Reading passage:
##########
Answer
(a) $f$ is decreasing on the intervals $(-\infty, -\frac{ln(2)}{3})$
$f$ is increasing on the intervals $(-\frac{ln(2)}{3}, \infty)$
(b) There is no local maximum.
The local minimum is $f(-\frac{ln(2)}{3}) = 2^{-2/3}+2^{1/3}$
(c) The graph is concave up on the interval $(-\infty, \infty)$
There are no points of inflection.
Work Step by Step
(a) $f(x) = e^{2x}+e^{-x}$
We can find the points where $f'(x) = 0$:
$f'(x) = 2e^{2x}-e^{-x} = 0$
$2e^{2x} = e^{-x}$
$e^{3x} = \frac{1}{2}$
$3x = ln(\frac{1}{2})$
$3x = -ln(2)$
$x = -\frac{ln(2)}{3}$
When $x \lt -\frac{ln(2)}{3}$ then $f'(x) \lt 0$
$f$ is decreasing on the intervals $(-\infty, -\frac{ln(2)}{3})$
When $x \gt -\frac{ln(2)}{3}$ then $f'(x) \gt 0$
$f$ is increasing on the intervals $(-\frac{ln(2)}{3}, \infty)$
(b) $f(-\frac{ln(2)}{3}) = e^{(2)(-\frac{ln(2)}{3})}+e^{\frac{ln(2)}{3}}$
$f(-\frac{ln(2)}{3}) = [e^{ln(2)}]^{-2/3}+[e^{ln(2)}]^{1/3}$
$f(-\frac{ln(2)}{3}) = 2^{-2/3}+2^{1/3}$
There is no local maximum.
##########
Supplied information:
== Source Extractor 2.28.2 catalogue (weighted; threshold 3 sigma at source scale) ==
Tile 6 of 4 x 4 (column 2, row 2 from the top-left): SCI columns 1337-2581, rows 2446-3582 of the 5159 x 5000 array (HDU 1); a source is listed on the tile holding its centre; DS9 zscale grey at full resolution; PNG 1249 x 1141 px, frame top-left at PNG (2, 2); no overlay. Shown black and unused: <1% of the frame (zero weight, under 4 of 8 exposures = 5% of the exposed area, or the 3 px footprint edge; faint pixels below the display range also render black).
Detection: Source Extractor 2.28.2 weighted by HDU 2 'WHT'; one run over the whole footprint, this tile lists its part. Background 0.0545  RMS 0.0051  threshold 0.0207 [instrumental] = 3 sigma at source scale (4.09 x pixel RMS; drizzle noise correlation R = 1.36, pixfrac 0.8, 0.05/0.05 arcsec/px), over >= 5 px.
##########
Problem set:
[1] Reproduce the worked calculus solution word for word, starting at "The local minimum" and ending at "points of inflection.".
[2] Extend the worked calculus solution from the point at which it stops.
None of the material is required for this work.

Answers:
[1]
The local minimum is $f(-\frac{ln(2)}{3}) = 2^{-2/3}+2^{1/3}$
(c) The graph is concave up on the interval $(-\infty, \infty)$
There are no points of inflection.

[2]
The local minimum is $f(-\frac{ln(2)}{3}) = 2^{-2/3}+2^{1/3}$
(c) We can find the points where $f''(x) = 0$:
$f''(x) = 4e^{2x}+e^{-x} = 0$
Since $4e^{2x}+e^{-x} \gt 0$ for all values of $x$, there are no points where $f''(x) = 0$
The graph is concave up when $f''(x) \gt 0$
The graph is concave up on the interval $(-\infty, \infty)$
There are no points of inflection.